The RFS, though, is currently caught in an unfavorable cycle where the factors slowing the rate of renewable fuels’ growth are an incentive to the EPA to roll back the RFS annual targets.
The Renewable Fuel Standard (RFS) is America’s most successful domestic energy policy that is working to lower our dependence on foreign oil, keep our air clean and provide consumers with more affordable fuel options that are also good for engine performance.
Since its authorization under the Energy Policy Act of 2005 and expansion under the Energy Independence and Security Act of 2007, the RFS has given homegrown biofuels a chance to compete at the pump, allowing consumers to select from a range of options at the gas station, including blends containing clean, homegrown biofuels. Any effort to repeal, change or modify the administration of the RFS would hinder progress already made and slow future growth.
1. Create jobs and grow the U.S. economy
2. Protect the environment and our air
3. Increase America's energy security
4. Expand fuel options for U.S. drivers
5. Drive investment in research and development in starch and cellulosic biofuels
While “in the past year and this year we are seeing record consumption of gasoline,” according to Bliley, the EPA 2018 targets for the use of biofuels are virtually flat. The EPA set the 2018 goal for all renewable fuels at 19.29 billion gallons, a barely detectable increase from the 19.28 BG level in 2017. Advanced biofuel saw a similar incremental bump, to 4.29 BG from 4.24. The target for cellulosic biofuel was actually reduced, from 311 million gallons in 2017 to 288 MG in 2018, reflecting the slow development of commercial production of cellulosic biofuel.
But the RFS enjoyed a big win when Congress denied a refiner’s request to have the Renewable Volume Obligation (RVO) lifted from them and instead imposed on retailers. “The EPA came in and said that’s not happening. There was absolutely a backlash from retailers,” according to Mike O’Brien, Vice President of Market Development for Growth Energy.
To show progress toward compliance with EPA targets for using renewable fuels, a RIN is attached to every gallon of biofuel. RINs can be carried over for a year but are eventually retired when the biofuel is used. Retailers, not bound by the RVO, can separate RINs from the biofuel they purchase to sell to consumers and enjoy a windfall profit by selling those RINs to refiners that have not met their RVO.

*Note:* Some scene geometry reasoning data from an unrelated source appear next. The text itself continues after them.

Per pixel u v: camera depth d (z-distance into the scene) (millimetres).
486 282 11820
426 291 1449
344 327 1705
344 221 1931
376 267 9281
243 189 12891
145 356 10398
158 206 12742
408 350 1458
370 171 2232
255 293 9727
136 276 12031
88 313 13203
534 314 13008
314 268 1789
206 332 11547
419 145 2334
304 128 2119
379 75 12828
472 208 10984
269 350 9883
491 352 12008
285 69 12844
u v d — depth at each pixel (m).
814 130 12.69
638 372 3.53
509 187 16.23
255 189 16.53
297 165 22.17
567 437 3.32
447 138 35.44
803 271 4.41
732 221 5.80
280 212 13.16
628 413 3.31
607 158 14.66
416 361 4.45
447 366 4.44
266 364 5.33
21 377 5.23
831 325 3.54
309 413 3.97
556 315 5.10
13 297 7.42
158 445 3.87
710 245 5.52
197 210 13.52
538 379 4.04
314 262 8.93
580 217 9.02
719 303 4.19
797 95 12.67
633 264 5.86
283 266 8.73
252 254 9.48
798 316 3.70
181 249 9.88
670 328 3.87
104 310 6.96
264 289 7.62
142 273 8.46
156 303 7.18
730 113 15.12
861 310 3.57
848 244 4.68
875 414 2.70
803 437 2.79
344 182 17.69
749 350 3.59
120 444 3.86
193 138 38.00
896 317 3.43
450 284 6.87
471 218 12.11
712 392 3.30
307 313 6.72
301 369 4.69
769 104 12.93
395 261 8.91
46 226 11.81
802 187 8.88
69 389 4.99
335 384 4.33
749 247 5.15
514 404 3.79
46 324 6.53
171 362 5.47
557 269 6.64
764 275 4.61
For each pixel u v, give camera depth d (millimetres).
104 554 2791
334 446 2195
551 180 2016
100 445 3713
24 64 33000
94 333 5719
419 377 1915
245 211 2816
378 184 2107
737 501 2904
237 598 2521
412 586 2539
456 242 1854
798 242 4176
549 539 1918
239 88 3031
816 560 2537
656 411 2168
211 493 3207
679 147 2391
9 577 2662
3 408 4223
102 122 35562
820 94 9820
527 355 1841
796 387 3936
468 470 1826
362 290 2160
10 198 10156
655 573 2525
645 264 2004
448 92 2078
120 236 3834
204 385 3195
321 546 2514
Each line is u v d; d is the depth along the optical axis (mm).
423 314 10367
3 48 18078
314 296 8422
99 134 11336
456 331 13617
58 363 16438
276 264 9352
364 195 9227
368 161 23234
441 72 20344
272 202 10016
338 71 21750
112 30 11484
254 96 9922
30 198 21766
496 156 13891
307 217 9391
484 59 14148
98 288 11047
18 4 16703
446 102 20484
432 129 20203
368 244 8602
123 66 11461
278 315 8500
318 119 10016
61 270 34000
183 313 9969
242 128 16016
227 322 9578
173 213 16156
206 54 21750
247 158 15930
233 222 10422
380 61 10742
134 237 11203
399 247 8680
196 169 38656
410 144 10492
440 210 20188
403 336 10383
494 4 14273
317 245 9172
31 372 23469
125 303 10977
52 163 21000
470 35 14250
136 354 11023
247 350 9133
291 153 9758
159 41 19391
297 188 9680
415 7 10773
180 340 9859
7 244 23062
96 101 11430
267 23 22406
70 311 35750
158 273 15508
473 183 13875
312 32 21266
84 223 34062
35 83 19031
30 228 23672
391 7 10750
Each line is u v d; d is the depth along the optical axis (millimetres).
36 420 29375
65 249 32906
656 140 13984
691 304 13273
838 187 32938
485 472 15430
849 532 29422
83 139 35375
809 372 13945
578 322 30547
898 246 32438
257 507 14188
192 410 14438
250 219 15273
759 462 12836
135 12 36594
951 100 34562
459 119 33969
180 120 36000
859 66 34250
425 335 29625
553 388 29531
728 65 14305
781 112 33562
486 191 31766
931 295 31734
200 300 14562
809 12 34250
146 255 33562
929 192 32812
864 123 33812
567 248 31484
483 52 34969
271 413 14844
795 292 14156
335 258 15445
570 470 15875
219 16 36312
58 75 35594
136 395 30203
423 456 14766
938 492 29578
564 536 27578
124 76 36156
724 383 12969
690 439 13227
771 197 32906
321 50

O’Brien explains how it works. “The RIN is discounted from the E85 price. The retailer has a price advantage and an opportunity to tuck that margin in his pocket. A lot of E85 gets blended as E15.”
Refiners say they have to pass through to consumers the cost of purchasing RINs, a cost estimated at $750 million. They also worry speculators can corner the RINs market and drive up the price.
There is a way to counter this, however. If refiners would blend more E15 they would have sufficient RINs to meet their EPA goals without having to purchase any, according to Casper. “For $750 million you couldn’t put more fuel in the system to solve that?” he asks.
The RFS remains a sound way to achieve the policy goals of a cleaner environment and energy security that Congress sought when it established the RFS, and the RFS continues to be essential to allow renewable fuels to combat petroleum’s monopoly. It supports the continued development of advanced and cellulosic fuels and the growth of renewable fuels generally.
“Just look at the extensive benefits of the RFS today, from saving consumers money to driving rural growth and protecting the environment, and it’s clear that this is a successful energy policy. In order to ensure these benefits continue, we need to maintain the RFS with the goal of continuing to stimulate growth in cellulosic and advanced biofuels,” Gilley says.
The RFS, says O’Brien, “is absolutely necessary. It is our route to the market through our competition. … Every step of the way they fight us.
“Five or six years from now, there might be a different fuel, E25 or E30. Starting at E15 today lays the groundwork to pull the trigger when E30 comes into the marketplace.”